今年もいよいよ年の暮れ。窓を通して見える夜は漆黒で空気が透き通るようだ。 

11月11日に会社を設立してから、1ヶ月半。初めての年末を迎える。
お陰様で面白い機会を色々と頂いており、大きな希望を持ちながら年末を迎えられる。本当にありがたい。

 こうした機会のほとんどは自分の知人経由で頂いたもの。

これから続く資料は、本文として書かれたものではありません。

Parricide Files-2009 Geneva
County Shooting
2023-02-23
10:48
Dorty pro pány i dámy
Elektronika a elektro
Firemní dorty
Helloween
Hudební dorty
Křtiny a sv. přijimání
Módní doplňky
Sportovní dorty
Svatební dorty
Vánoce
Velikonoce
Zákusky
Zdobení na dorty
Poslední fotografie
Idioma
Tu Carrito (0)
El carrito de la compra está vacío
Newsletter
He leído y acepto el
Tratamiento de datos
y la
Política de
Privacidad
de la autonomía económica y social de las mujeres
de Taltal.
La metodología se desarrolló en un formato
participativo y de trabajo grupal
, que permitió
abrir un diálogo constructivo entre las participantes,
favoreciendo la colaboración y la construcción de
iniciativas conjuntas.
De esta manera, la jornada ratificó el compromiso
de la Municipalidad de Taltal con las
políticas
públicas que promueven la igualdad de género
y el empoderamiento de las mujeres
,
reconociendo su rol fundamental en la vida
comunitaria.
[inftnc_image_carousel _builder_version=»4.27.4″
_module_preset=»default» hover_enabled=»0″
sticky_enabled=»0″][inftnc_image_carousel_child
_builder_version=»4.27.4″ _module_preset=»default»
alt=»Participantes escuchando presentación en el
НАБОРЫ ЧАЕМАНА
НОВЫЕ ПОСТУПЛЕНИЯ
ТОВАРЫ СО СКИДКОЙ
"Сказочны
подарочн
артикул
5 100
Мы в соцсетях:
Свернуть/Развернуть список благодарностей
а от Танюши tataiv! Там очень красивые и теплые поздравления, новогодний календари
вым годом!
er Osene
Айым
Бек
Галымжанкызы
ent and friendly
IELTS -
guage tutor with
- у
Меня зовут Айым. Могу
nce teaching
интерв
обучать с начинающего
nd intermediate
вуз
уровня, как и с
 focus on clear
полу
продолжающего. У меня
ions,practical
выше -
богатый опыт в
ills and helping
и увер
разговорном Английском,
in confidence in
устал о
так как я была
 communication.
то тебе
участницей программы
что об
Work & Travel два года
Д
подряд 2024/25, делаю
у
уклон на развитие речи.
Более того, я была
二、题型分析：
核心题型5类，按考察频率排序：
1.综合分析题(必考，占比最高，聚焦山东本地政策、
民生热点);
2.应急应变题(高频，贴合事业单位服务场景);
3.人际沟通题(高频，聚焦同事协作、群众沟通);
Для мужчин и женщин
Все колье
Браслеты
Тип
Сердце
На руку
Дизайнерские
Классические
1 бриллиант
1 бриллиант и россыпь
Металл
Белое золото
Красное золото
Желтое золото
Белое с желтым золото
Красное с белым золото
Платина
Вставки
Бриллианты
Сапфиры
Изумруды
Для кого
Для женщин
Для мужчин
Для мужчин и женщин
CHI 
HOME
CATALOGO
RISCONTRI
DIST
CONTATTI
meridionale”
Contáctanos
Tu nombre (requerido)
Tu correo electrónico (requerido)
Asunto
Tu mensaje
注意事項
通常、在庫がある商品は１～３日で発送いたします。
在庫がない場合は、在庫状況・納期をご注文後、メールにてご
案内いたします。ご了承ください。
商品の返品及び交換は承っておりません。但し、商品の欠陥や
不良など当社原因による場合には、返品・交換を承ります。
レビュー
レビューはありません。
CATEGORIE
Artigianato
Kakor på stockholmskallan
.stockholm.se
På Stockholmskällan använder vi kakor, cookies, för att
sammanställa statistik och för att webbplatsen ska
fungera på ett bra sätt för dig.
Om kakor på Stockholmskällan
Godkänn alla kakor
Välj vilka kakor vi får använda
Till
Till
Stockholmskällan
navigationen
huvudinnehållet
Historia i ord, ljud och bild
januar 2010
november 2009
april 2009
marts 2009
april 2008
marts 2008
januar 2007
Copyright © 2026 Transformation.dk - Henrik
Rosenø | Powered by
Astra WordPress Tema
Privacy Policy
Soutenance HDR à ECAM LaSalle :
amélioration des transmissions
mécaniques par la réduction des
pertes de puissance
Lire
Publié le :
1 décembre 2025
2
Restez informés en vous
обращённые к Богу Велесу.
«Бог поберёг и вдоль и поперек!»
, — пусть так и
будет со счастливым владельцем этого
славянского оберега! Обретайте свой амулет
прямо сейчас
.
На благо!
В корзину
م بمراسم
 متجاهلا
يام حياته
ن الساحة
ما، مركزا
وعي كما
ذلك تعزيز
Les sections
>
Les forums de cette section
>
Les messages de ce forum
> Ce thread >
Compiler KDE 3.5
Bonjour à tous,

まだ何の実績もないかけだしの会社にとっては、人の縁のありがたさが身にしみる。
そんなことを感じていると、ビジネススクールの教師から貰ったある言葉をふと思い出した。

INSEAD image 300x225 Be Nice to All !

 

僕の通っていたビジネススクールでは、最終学期に行われるクラスの最終日になると、授業の最後にそのクラスの教授が、これから社会に再び出て行く学生達に向かって、最後のはなむけの言葉をくれるのが習わしになっている。

熱く長い言葉を切々と語ってくれる教授も居れば、照れくさそうに軽い言葉で終わる教授も居る。百戦錬磨の教授達による最後の言葉を僕たち学生は楽しみに待つ。

 

そこで一番多かった言葉。それはなんと 「Be Nice to All !」 だった。(といっても2人だけなのだが)

“周りのみんなにナイス(感じ良く、くらいの意味合いだろう)でいるように。”

正直、これを聞いたときは拍子抜けした。仮にも世界で一流のビジネススクールだ。ビジネスやキャリアに関する忠告やもう少し深遠なアドバイスがふさわしいだろう。小学校の生徒に向けるような言葉はちょっと場違いじゃない?と。

だから、僕は他のもう少し気の利いた言葉を心の中に書き留めて(名言好きなのだ)、こんな言葉はすっかり忘れてしまっていた。

 

それがどうだろう。自分の力で立っていくことを決意し、みんなの好意に感謝をしていく中で、この言葉の重みがようやく分かった。
結局は、自分を支え、助けてくれるのは周りの人なのだ。一人では何も出来ない。今までの社会人人生や学生生活で偶然にも知り合った人の中で、僕に好意を持ってくれる人が僕を陰に日向に応援してくれるのだ。

それには当然ナイスな人間であることが必要だろう。イヤな奴と進んで仕事をしたい、と思う人は少ない。

 

周囲の人々にナイスであること。これは周りの人の気分を明るくし、それによって自分も楽しくなる。それだけでも十分なのに、長期的に仕事上でも繋がりが出てくる可能性も出てくる。そしてその人を裏切らないように一生懸命仕事をする。なんて素晴らしい連鎖関係だろう。
必ずしも打算的な意味では無いけれど、人の縁で繋がったナイスな人と楽しい仕事ができればこれ以上何を求めることがあるのだろう。

 

子供の頃から教わっていることというのは、やっぱり重要なことなんだ。